Tuesday, October 16, 2007

Political gossip vs public policy information

Just coming out of a campaign as a candidate, I saw first-hand and was amazed to the extent that gossip can hijack messages even among people who should know better.

Political dynamics is not usually phrased that way using the term "gossip" but that's really the only word for it. Just ask Denise Pike about the effects of political gossip on her campaign.

But by gossip, in this context, I mean more than just personal information about a campaign or candidate. By gossip I mean any kind of untrue information that is passed around and believed even in the face of verifiable alternate facts or plain common sense.

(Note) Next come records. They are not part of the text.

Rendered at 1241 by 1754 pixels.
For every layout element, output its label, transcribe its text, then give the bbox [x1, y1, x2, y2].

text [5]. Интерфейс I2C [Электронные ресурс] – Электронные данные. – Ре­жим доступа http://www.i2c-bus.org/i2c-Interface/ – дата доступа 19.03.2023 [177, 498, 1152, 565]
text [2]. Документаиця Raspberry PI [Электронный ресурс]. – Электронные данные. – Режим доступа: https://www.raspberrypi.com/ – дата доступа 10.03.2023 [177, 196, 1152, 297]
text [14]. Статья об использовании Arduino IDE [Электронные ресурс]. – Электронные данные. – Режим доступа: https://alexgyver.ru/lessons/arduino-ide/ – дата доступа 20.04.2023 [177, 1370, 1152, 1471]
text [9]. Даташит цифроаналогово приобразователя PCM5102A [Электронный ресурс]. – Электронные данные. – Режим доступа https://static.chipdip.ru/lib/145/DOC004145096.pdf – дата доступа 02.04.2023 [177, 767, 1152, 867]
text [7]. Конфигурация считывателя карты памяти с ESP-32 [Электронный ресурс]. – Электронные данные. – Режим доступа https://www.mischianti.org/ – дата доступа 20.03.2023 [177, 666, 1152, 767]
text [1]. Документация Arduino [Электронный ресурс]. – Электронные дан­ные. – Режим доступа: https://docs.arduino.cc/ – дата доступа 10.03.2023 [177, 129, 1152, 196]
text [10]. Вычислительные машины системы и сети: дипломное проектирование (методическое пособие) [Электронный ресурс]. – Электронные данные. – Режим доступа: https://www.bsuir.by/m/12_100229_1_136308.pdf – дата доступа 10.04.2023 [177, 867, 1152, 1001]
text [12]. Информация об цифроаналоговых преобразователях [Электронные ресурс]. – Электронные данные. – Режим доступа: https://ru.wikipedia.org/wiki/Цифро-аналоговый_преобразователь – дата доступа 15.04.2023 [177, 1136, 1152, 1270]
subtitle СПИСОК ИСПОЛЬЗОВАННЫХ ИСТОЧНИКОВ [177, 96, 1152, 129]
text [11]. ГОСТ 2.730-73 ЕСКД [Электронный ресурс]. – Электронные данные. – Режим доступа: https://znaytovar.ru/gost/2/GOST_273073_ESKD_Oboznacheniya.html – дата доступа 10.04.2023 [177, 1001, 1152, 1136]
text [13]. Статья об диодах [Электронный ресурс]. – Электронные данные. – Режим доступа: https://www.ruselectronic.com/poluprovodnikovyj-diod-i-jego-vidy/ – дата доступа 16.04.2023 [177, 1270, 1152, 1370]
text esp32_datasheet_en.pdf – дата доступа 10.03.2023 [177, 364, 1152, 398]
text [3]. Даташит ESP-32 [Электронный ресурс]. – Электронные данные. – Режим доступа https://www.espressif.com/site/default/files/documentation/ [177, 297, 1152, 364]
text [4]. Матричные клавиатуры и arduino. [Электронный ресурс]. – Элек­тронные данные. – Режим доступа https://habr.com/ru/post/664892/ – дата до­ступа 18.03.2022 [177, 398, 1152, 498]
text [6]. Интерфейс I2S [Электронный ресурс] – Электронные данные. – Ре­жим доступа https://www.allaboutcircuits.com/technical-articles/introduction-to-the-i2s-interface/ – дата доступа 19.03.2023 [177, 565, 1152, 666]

For example, what rational voter would accept the idea that the leader of a major provincial political party would seriously consider driving the province into bankruptcy? I mean advocate literally driving up out debt to levels so high as to be unsustainable given our revenues and so forcing default or bailout or both?

The fact that a politician can use that "fact" as a weapon to discredit an opponent in the face of recordings which clearly show that the original remark had nothing like that intent shows that something peculiar is at play.

You might dismiss this as foolishness and inconsequential but this line of thought was triggered by this article in the New York Times outlining the results of a paper on gossip published by a group of evolutionary biologists in Germany and Austria.

The article noted that the study found that gossip, whether positive or negative, had a big influence on the decisions and outlook of the subjects, and it didn’t even matter if the source of the gossip had a good reputation himself.

You might think the gossip mattered just in borderline cases but that's not the case at all. Using a series of games, they found that even when a player saw that his partner had a record of consistent meanness, he could be swayed by positive gossip to reward the partner anyway.

Or withhold help from a perfectly nice partner just on the basis of malicious buzz.

In other words, what people were told about other people often trumped their direct experience of that person.

Imagine the implications for political campaigns.